## [Exercise instructions]
Show every line below that contains the word "green", matching case exactly.

## [Input]
* BEGIN *

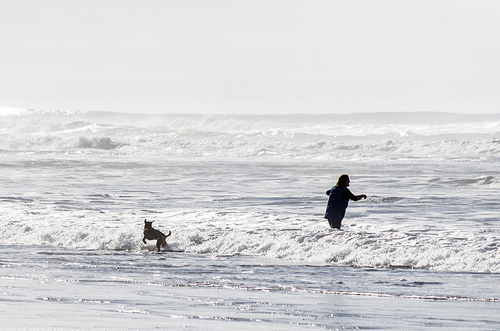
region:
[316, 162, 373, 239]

* END *
* BEGIN *

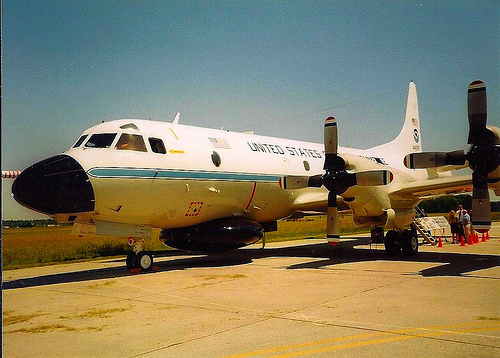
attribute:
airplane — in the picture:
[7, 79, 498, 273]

* END *
* BEGIN *

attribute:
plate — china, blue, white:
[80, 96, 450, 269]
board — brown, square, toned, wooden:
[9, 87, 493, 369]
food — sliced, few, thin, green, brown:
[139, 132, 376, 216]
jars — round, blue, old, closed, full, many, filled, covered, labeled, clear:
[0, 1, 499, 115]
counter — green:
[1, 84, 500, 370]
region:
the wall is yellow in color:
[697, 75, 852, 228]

* END *

## [Result for this task]
food — sliced, few, thin, green, brown:
counter — green:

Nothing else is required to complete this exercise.